— BEGIN PAGE —
Palettization

coremltools.optimize.coreml.palettize_weights(*args, **kwargs)[source]

Utility function to convert a float precision MLModel of type mlprogram to a compressed MLModel by reducing the overall number of weights using one or more lookup tables (LUT). A LUT contains a list of float values. An n-bit LUT has \(2^{n-bits}\) entries.

For example, a float weight vector such as {0.3, 0.3, 0.5, 0.5} can be compressed using a 1-bit LUT: {0.3, 0.5}. In this case the float vector can be replaced with a 1-bit vector {0, 0, 1, 1}.

This function iterates over all the weights in the mlprogram, discretizes its values, and constructs the LUT according to the algorithm specified in mode. The float values are then converted to the n-bit values, and the LUT is saved alongside each weight. The const ops storing weight values are replaced by constexpr_lut_to_dense ops.
— END PAGE —
— BEGIN RECORD LIST —
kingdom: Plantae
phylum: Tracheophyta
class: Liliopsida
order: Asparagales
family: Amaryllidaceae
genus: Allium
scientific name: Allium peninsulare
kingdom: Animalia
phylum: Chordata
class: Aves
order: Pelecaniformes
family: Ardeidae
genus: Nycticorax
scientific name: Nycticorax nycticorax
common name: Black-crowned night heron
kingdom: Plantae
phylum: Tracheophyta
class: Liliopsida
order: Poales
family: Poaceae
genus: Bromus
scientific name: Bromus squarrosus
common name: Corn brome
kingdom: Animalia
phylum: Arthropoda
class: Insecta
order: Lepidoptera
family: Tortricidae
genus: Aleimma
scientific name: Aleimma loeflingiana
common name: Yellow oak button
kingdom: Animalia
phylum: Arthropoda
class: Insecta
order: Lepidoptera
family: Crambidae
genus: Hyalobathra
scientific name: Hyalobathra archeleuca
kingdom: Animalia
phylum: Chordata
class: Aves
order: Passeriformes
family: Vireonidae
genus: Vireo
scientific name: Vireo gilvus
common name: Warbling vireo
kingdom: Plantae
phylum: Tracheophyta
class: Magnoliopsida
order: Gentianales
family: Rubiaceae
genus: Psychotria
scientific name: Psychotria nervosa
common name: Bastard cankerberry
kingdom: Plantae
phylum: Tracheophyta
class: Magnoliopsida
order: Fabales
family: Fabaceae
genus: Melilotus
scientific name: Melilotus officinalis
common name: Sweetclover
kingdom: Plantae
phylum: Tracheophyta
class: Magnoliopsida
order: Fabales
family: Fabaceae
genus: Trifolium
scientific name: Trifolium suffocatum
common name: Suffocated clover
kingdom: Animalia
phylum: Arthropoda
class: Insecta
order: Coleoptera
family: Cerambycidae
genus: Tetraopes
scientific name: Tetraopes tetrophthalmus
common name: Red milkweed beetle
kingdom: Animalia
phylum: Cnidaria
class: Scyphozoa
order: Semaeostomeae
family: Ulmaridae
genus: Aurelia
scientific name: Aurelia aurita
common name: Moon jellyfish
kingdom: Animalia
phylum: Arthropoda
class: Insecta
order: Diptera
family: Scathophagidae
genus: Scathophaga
— END RECORD LIST —
Please print the whole palettization page word for word, from its heading through its final sentence. Work only from the palettization page, not from the material.

#### [EXPECTED ANSWER]
Palettization

coremltools.optimize.coreml.palettize_weights(*args, **kwargs)[source]

Utility function to convert a float precision MLModel of type mlprogram to a compressed MLModel by reducing the overall number of weights using one or more lookup tables (LUT). A LUT contains a list of float values. An n-bit LUT has \(2^{n-bits}\) entries.

For example, a float weight vector such as {0.3, 0.3, 0.5, 0.5} can be compressed using a 1-bit LUT: {0.3, 0.5}. In this case the float vector can be replaced with a 1-bit vector {0, 0, 1, 1}.

This function iterates over all the weights in the mlprogram, discretizes its values, and constructs the LUT according to the algorithm specified in mode. The float values are then converted to the n-bit values, and the LUT is saved alongside each weight. The const ops storing weight values are replaced by constexpr_lut_to_dense ops.